ALPHARETTA, Ga., -- Neenah Paper, Inc. today reported a loss from continuing operations for the first quarter of 2009 of $0.7 million, or $0.05 per diluted common share, compared with income from continuing operations of $8.5 million, or $0.57 per diluted common share, in the first quarter of 2008.
Consolidated net sales of $134.1 million in the first quarter 2009 compared with sales of $205.6 million in the first quarter of 2008 and $146.6 million in the fourth quarter of 2008. Operating income of $4.9 million in the current period compared with income of $17.9 million in the first quarter of 2008 and a loss of $9.2 million in the fourth quarter of 2008, excluding a charge for goodwill impairment.
Cash flow from operations in the first quarter of 2009 totaled $29.4 million, including a tax refund of $10.9 million. This compared to cash used by operations of $10.4 million in the first quarter of 2008 and cash from operations of $12.9 million in the fourth quarter of 2008.
Commenting on results, Sean Erwin, Chairman and Chief Executive Officer, said "Operating results improved by almost $15 million from the fourth quarter of 2008 as we benefited from actions we have taken to reduce costs and from lower input prices. Our liquidity position improved as each of our businesses continues to generate positive cash flows, and we paid down debt for the second consecutive quarter. These results show that our teams have been successful in taking difficult but necessary actions to manage through the current environment, including the recently announced shutdown of the Ripon fine paper mill to further improve our cost position. In addition, we continue to invest in our brands and products and work closely with customers to support our long-term competitive position. The combination of all of these actions will position us as a stronger, more profitable company as global economies recover."

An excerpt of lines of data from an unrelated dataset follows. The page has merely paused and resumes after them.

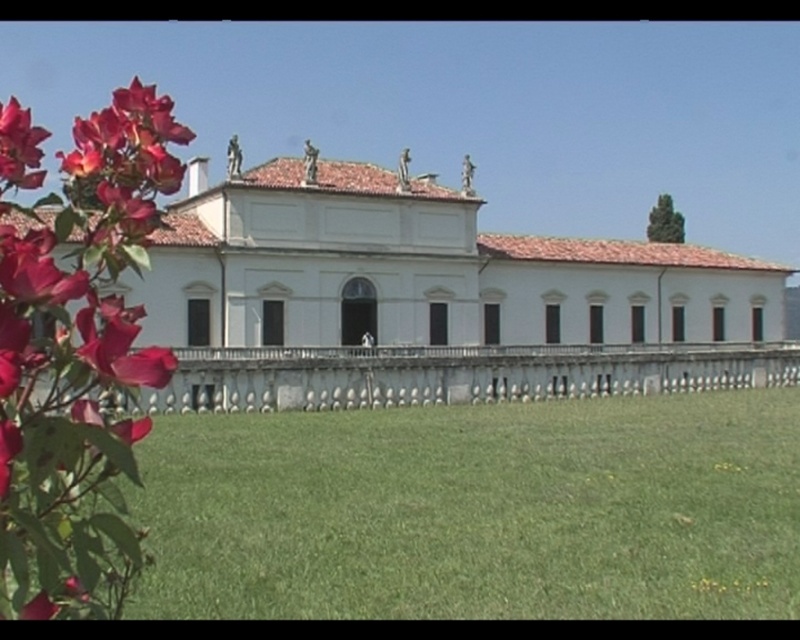
Does white smooth palace at center appear on the left side of matte red petals at left?

In fact, white smooth palace at center is to the right of matte red petals at left.

Can you confirm if white smooth palace at center is thinner than matte red petals at left?

Incorrect, white smooth palace at center's width is not less than matte red petals at left's.

Which is in front, point (202, 182) or point (158, 372)?

Positioned in front is point (158, 372).

Identify the location of white smooth palace at center. Image resolution: width=800 pixels, height=640 pixels. (428, 292).

The image size is (800, 640). Describe the element at coordinates (428, 292) in the screenshot. I see `white smooth palace at center` at that location.

Looking at this image, who is shorter, white smooth palace at center or white stone fence at center?

white stone fence at center is shorter.

Which is behind, point (482, 294) or point (248, 369)?

Point (482, 294)

Identify the location of white smooth palace at center. (428, 292).

Consider the image. Is matte red petals at left thinner than white stone fence at center?

Yes.

Is the position of matte red petals at left more distant than that of white stone fence at center?

No, it is not.

Between point (20, 173) and point (617, 346), which one is positioned behind?

Positioned behind is point (617, 346).

The height and width of the screenshot is (640, 800). Identify the location of matte red petals at left. (80, 365).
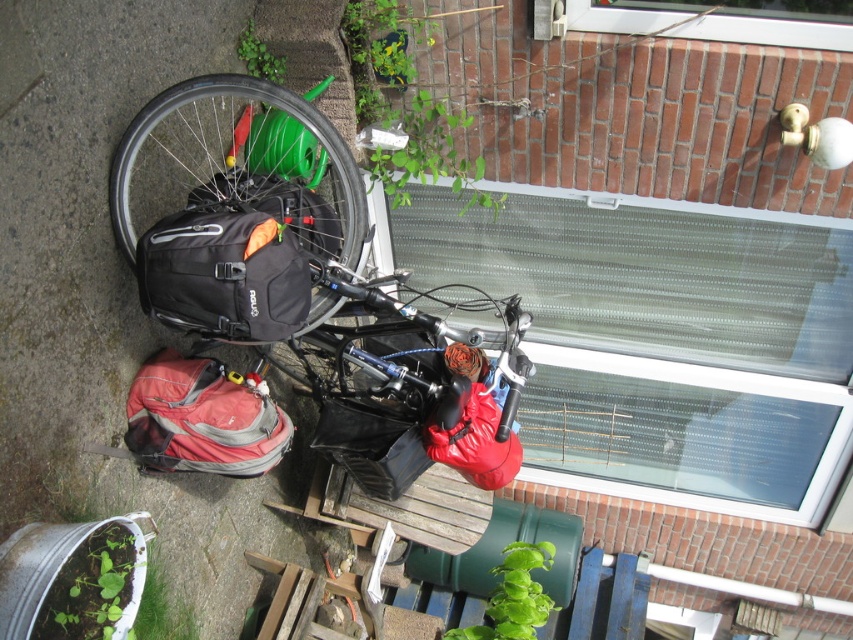
Between point (279, 444) and point (495, 419), which one is positioned behind?

The point (279, 444) is more distant.

Can you confirm if matte pink backpack at lower left is positioned above matte red bag at center?

Correct, matte pink backpack at lower left is located above matte red bag at center.

Where is `matte pink backpack at lower left`? The height and width of the screenshot is (640, 853). matte pink backpack at lower left is located at coordinates (202, 419).

Image resolution: width=853 pixels, height=640 pixels. I want to click on matte pink backpack at lower left, so click(x=202, y=419).

Does matte black bicycle at center have a larger size compared to matte red bag at center?

Indeed, matte black bicycle at center has a larger size compared to matte red bag at center.

Does matte black bicycle at center have a lesser height compared to matte red bag at center?

No, matte black bicycle at center is not shorter than matte red bag at center.

Between point (282, 168) and point (486, 474), which one is positioned in front?

Point (486, 474) is in front.

Find the location of a particular element. The height and width of the screenshot is (640, 853). matte black bicycle at center is located at coordinates (235, 160).

Find the location of a particular element. The height and width of the screenshot is (640, 853). matte black bicycle at center is located at coordinates (235, 160).

Consider the image. Is matte black bicycle at center wider than matte pink backpack at lower left?

Indeed, matte black bicycle at center has a greater width compared to matte pink backpack at lower left.

Based on the photo, who is more distant from viewer, (257, 77) or (288, 433)?

The point (288, 433) is more distant.

The height and width of the screenshot is (640, 853). I want to click on matte black bicycle at center, so click(x=235, y=160).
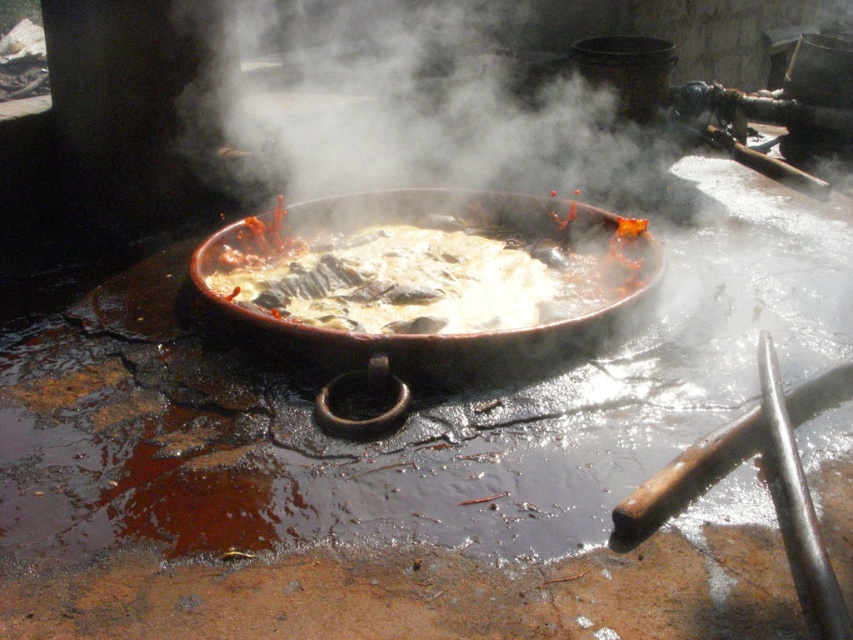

Quarterly Segment and Other Financial Results
Fine Paper first quarter 2009 net sales of $64.8 million declined from $97.0 million in 2008. Decreased sales in 2009 were due to lower volumes as a result of weaker market demand for premium writing, text and cover papers, as well as inventory destocking at customers. Operating income was $8.6 million in the first quarter of 2009 and $10.0 million in the first quarter of 2008. The reduction in income in 2009 was due both to lower volumes and approximately $4 million of additional costs for reduced mill operating schedules to match market conditions. These items were partly offset by benefits from lower input costs of approximately $3 million, as well as cost savings initiatives and an improved selling price and mix.
Technical Products net sales of $69.3 million in the first quarter of 2009 decreased from $108.6 million in the first quarter of 2008. The decline resulted primarily from lower volumes due to weaker market demand and reductions in customer inventory levels, as well as currency translation resulting from a weaker Euro in 2009. The first quarter 2009 operating loss of $0.6 million compared to operating income of $8.1 million in 2008. The decline in 2009 resulted from lower volumes and approximately $8 million of additional costs for reduced mill operating schedules to match market conditions. These items were partly offset by benefits from improved selling prices, cost savings initiatives and lower input prices. Benefits from reduced input prices were $0.4 million, as reductions in pulp and latex were partly offset by fixed price contracts for energy and specialty fibers.
Unallocated corporate expense was $3.1 million in the first quarter of 2009 and $0.2 million in the first quarter of 2008. Unallocated expense in 2008 included a non-cash gain of $4.3 million for the curtailment and settlement of employee benefit plans for Terrace Bay retirees.
Consolidated selling, general and administrative (SG&A) expense of $16.3 million in the first quarter 2009 was below the prior year level of $21.2 million due to reductions in spending. Net interest expense of $5.7 million in the first quarter of 2009 was below $6.2 million in the prior year, primarily as a result of lower interest rates and reduced debt levels in 2009.
Cash provided by operating activities was $29.4 million in the first quarter of 2009 and included a $10.9 million refund of prior year taxes paid. Capital spending was $2.8 million in the quarter and $7.1 million in the first quarter of 2008. Debt declined from $365 million on December 31, 2008, to $341 million as of March 31, 2009, as available free cash flow was used to pay down debt.
Discontinued operations include results from the Company's divested pulp mills and its remaining timberlands operation. Net income of $0.1 million in the first quarter of 2009 compared to a loss of $81.4 million in the first quarter of 2008. Results in 2008 included after-tax charges of $80.3 million related to the impairment of assets and estimated loss on the sale of the Pictou mill.
Neenah Paper will hold a webcast to discuss first quarter earnings and other matters of interest at 11 a.m. Eastern daylight time on Tuesday, May 12. Stockholders and other interested parties are invited to either listen live or participate directly in the call by following the instructions noted in the company's web site (www.neenah.com). A taped audio replay of the call will be available on the site beginning approximately two hours after the call and lasting through May 31, 2009.